The index is based on “sales pairs”: It compares the sales price of a house in the current month to the prior transaction of the same house years earlier (methodology). This eliminates the issues that can skew median price indices (changes in mix) and average price indices (a few big outliers). By tracking changes in price of the same house (sales pairs) over time, it tracks how much more, or less, it takes to buy the same house, and thereby it tracks how fast the dollar is losing or gaining purchasing power with regards to buying the same house over time. This makes the index a measure of house-price inflation or deflation.

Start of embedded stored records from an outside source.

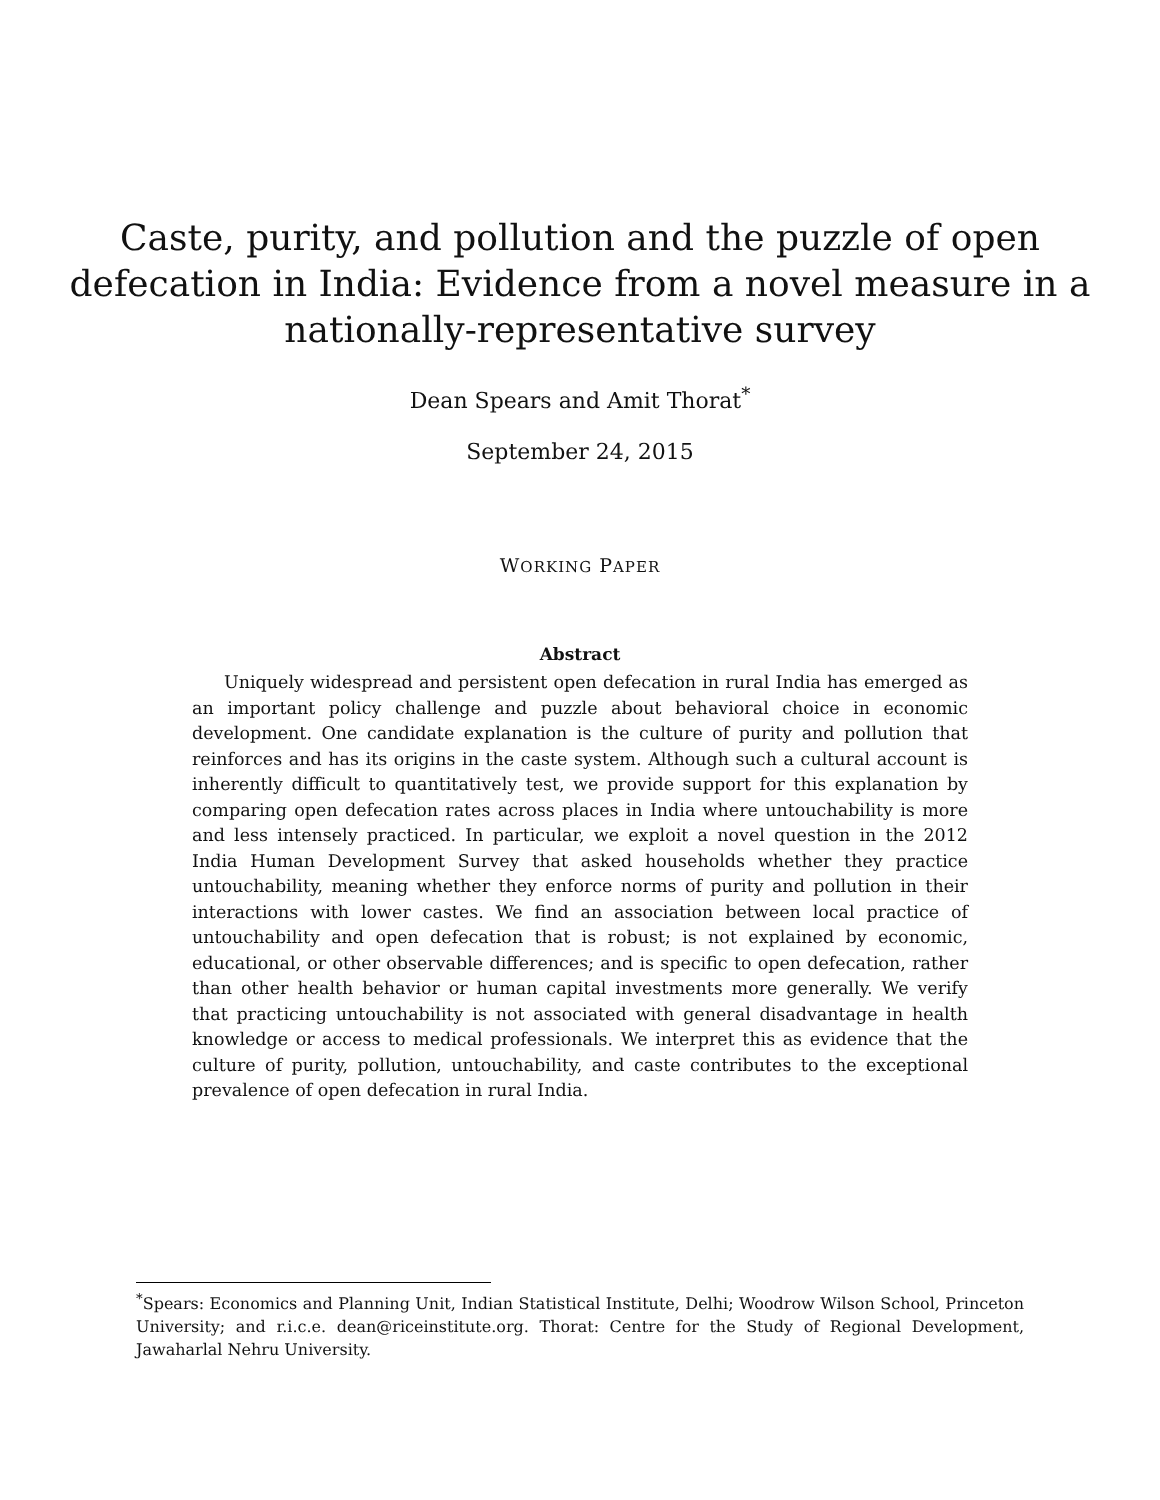Caste, purity, and pollution and the puzzle of open
defecation in India: Evidence from a novel measure in a
nationally-representative survey
Dean Spears and Amit Thorat<sup>*</sup>
September 24, 2015
WORKING PAPER
Abstract
Uniquely widespread and persistent open defecation in rural India has emerged as an important policy challenge and puzzle about behavioral choice in economic development. One candidate explanation is the culture of purity and pollution that reinforces and has its origins in the caste system. Although such a cultural account is inherently difficult to quantitatively test, we provide support for this explanation by comparing open defecation rates across places in India where untouchability is more and less intensely practiced. In particular, we exploit a novel question in the 2012 India Human Development Survey that asked households whether they practice untouchability, meaning whether they enforce norms of purity and pollution in their interactions with lower castes. We find an association between local practice of untouchability and open defecation that is robust; is not explained by economic, educational, or other observable differences; and is specific to open defecation, rather than other health behavior or human capital investments more generally. We verify that practicing untouchability is not associated with general disadvantage in health knowledge or access to medical professionals. We interpret this as evidence that the culture of purity, pollution, untouchability, and caste contributes to the exceptional prevalence of open defecation in rural India.
<sup>*</sup> Spears: Economics and Planning Unit, Indian Statistical Institute, Delhi; Woodrow Wilson School, Princeton University; and r.i.c.e. dean@riceinstitute.org. Thorat: Centre for the Study of Regional Development, Jawaharlal Nehru University.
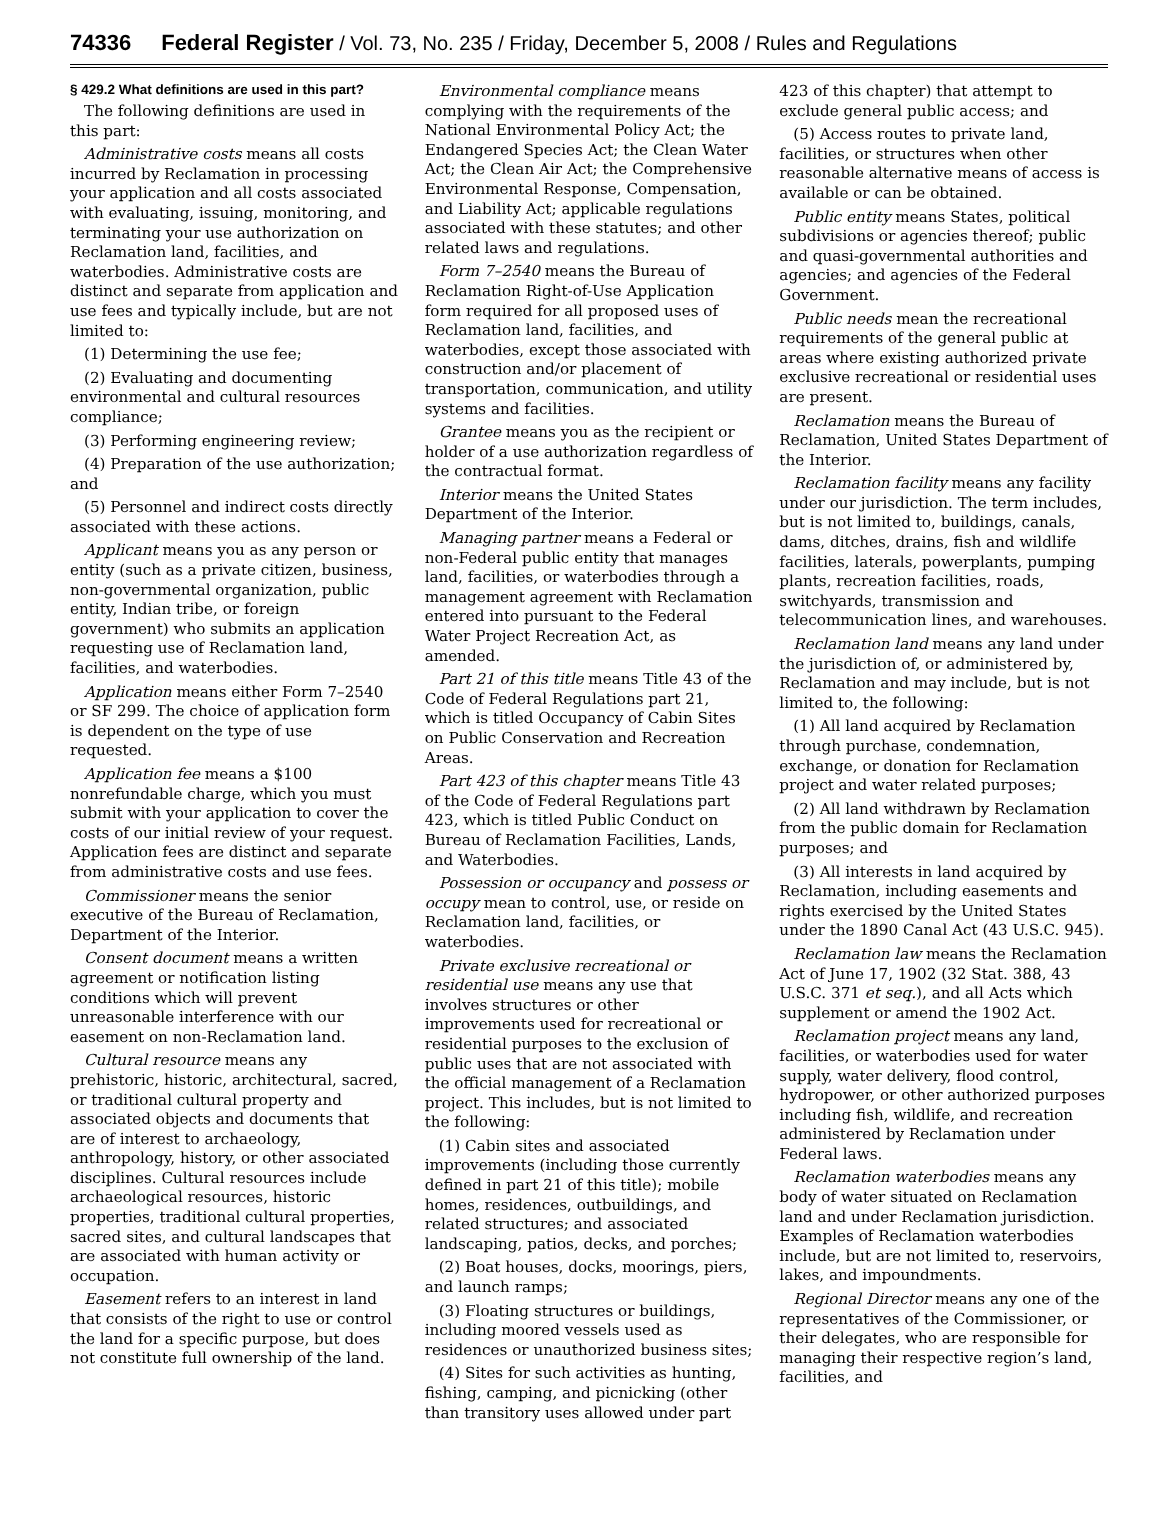74336 Federal Register / Vol. 73, No. 235 / Friday, December 5, 2008 / Rules and Regulations
§ 429.2 What definitions are used in this part?
The following definitions are used in this part:
Administrative costs means all costs incurred by Reclamation in processing your application and all costs associated with evaluating, issuing, monitoring, and terminating your use authorization on Reclamation land, facilities, and waterbodies. Administrative costs are distinct and separate from application and use fees and typically include, but are not limited to:
(1) Determining the use fee;
(2) Evaluating and documenting environmental and cultural resources compliance;
(3) Performing engineering review;
(4) Preparation of the use authorization; and
(5) Personnel and indirect costs directly associated with these actions.
Applicant means you as any person or entity (such as a private citizen, business, non-governmental organization, public entity, Indian tribe, or foreign government) who submits an application requesting use of Reclamation land, facilities, and waterbodies.
Application means either Form 7–2540 or SF 299. The choice of application form is dependent on the type of use requested.
Application fee means a $100 nonrefundable charge, which you must submit with your application to cover the costs of our initial review of your request. Application fees are distinct and separate from administrative costs and use fees.
Commissioner means the senior executive of the Bureau of Reclamation, Department of the Interior.
Consent document means a written agreement or notification listing conditions which will prevent unreasonable interference with our easement on non-Reclamation land.
Cultural resource means any prehistoric, historic, architectural, sacred, or traditional cultural property and associated objects and documents that are of interest to archaeology, anthropology, history, or other associated disciplines. Cultural resources include archaeological resources, historic properties, traditional cultural properties, sacred sites, and cultural landscapes that are associated with human activity or occupation.
Easement refers to an interest in land that consists of the right to use or control the land for a specific purpose, but does not constitute full ownership of the land.
Environmental compliance means complying with the requirements of the National Environmental Policy Act; the Endangered Species Act; the Clean Water Act; the Clean Air Act; the Comprehensive Environmental Response, Compensation, and Liability Act; applicable regulations associated with these statutes; and other related laws and regulations.
Form 7–2540 means the Bureau of Reclamation Right-of-Use Application form required for all proposed uses of Reclamation land, facilities, and waterbodies, except those associated with construction and/or placement of transportation, communication, and utility systems and facilities.
Grantee means you as the recipient or holder of a use authorization regardless of the contractual format.
Interior means the United States Department of the Interior.
Managing partner means a Federal or non-Federal public entity that manages land, facilities, or waterbodies through a management agreement with Reclamation entered into pursuant to the Federal Water Project Recreation Act, as amended.
Part 21 of this title means Title 43 of the Code of Federal Regulations part 21, which is titled Occupancy of Cabin Sites on Public Conservation and Recreation Areas.
Part 423 of this chapter means Title 43 of the Code of Federal Regulations part 423, which is titled Public Conduct on Bureau of Reclamation Facilities, Lands, and Waterbodies.
Possession or occupancy and possess or occupy mean to control, use, or reside on Reclamation land, facilities, or waterbodies.
Private exclusive recreational or residential use means any use that involves structures or other improvements used for recreational or residential purposes to the exclusion of public uses that are not associated with the official management of a Reclamation project. This includes, but is not limited to the following:
(1) Cabin sites and associated improvements (including those currently defined in part 21 of this title); mobile homes, residences, outbuildings, and related structures; and associated landscaping, patios, decks, and porches;
(2) Boat houses, docks, moorings, piers, and launch ramps;
(3) Floating structures or buildings, including moored vessels used as residences or unauthorized business sites;
(4) Sites for such activities as hunting, fishing, camping, and picnicking (other than transitory uses allowed under part
423 of this chapter) that attempt to exclude general public access; and
(5) Access routes to private land, facilities, or structures when other reasonable alternative means of access is available or can be obtained.
Public entity means States, political subdivisions or agencies thereof; public and quasi-governmental authorities and agencies; and agencies of the Federal Government.
Public needs mean the recreational requirements of the general public at areas where existing authorized private exclusive recreational or residential uses are present.
Reclamation means the Bureau of Reclamation, United States Department of the Interior.
Reclamation facility means any facility under our jurisdiction. The term includes, but is not limited to, buildings, canals, dams, ditches, drains, fish and wildlife facilities, laterals, powerplants, pumping plants, recreation facilities, roads, switchyards, transmission and telecommunication lines, and warehouses.
Reclamation land means any land under the jurisdiction of, or administered by, Reclamation and may include, but is not limited to, the following:
(1) All land acquired by Reclamation through purchase, condemnation, exchange, or donation for Reclamation project and water related purposes;
(2) All land withdrawn by Reclamation from the public domain for Reclamation purposes; and
(3) All interests in land acquired by Reclamation, including easements and rights exercised by the United States under the 1890 Canal Act (43 U.S.C. 945).
Reclamation law means the Reclamation Act of June 17, 1902 (32 Stat. 388, 43 U.S.C. 371 et seq.), and all Acts which supplement or amend the 1902 Act.
Reclamation project means any land, facilities, or waterbodies used for water supply, water delivery, flood control, hydropower, or other authorized purposes including fish, wildlife, and recreation administered by Reclamation under Federal laws.
Reclamation waterbodies means any body of water situated on Reclamation land and under Reclamation jurisdiction. Examples of Reclamation waterbodies include, but are not limited to, reservoirs, lakes, and impoundments.
Regional Director means any one of the representatives of the Commissioner, or their delegates, who are responsible for managing their respective region’s land, facilities, and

Single-family house prices in the Las Vegas metro jumped 10.5% in January from a year ago, according to the Case-Shiller Index. But since October, the market fizzled and the index for January is about flat with September. Las Vegas was of course one of the notorious Housing Bust 1 locations, and prices, which had peaked in September 2006, plunged 62% by February 2012, to levels not seen since the 1990s. But even after the price surge in recent years, the index remains 19% below the crazy peak of Housing Bubble 1:
Prices of single-family houses in the huge and diverse Chicago metro ticked down again in January, for the fifth month in a row, and are 2.3% below the post-collapse peak of August last year. So far, this decline is in line with prior seasonal declines. Year-over-year, the index is up 2.4%. It remains 15.9% below its Housing Bubble 1 peak:
The Case-Shiller Home Price Index for the Washington D.C. metro dipped in January to the lowest point since May 2018, but due to the strength early in 2018, is up 3.1% year-over-year. It is still down 9.6% from its ludicrous levels at the peak of Housing Bubble 1, under which prices had skyrocketed 150% in the six years from 2000 through the peak in May 2006:
House prices in Charlotte rose again in January, continuing a relentless multi-year series of month-to-month price increases. They’re now 20% above the peak of Housing Bubble 1. But Housing Bubble 1 in Charlotte was not as extreme as in other markets, with prices having surged 35% in seven years, instead of 200% as in Miami. So, Housing Bust 1 was milder was well. But over the past six years, prices have risen 40%. At this pace, once the index gets closer to 200, Charlotte will soon be promoted to a slot in the Most Splendid Housing Bubbles in America:
House prices in Cleveland inched down in January to be flat with June 2018. The Case-Shiller Home Price Index is 22% above where it had been in 2000. And there are no signs of a housing bubble. There was strong price growth before 2006, then a relatively mild drop, and mild growth since 2012. I kept the left scale at the minimum range in this series, going from 100 to 160, such as Chicago, but almost half the size of Miami’s scale, which goes to 300. This shows how little prices have moved compared to a market like Chicago:
The Detroit metro includes the largest city that ever filed for bankruptcy in the US. The filing, expected for a decade, occurred in 2013. But by that time, home prices, which had plunged to levels not seen since the early 1990s, had already started recovering. For the whole metro, the Case-Shiller Index has risen 47% since 2013. Like Cleveland, I kept Detroit on the same minimum scale, with 100 being the bottom:
This is why national housing bubbles are rare: While there currently many large markets in the US with housing bubbles — including deflating housing bubbles — there are plenty of other markets that don’t have housing bubbles. Some are depressed. Others are just healthy. Some markets have gone crazy. Others have gone nowhere. But thrown all into one bucket, they create the US housing market overall; and by this senseless measure, the US housing market is not as perilously overvalued as many individual markets.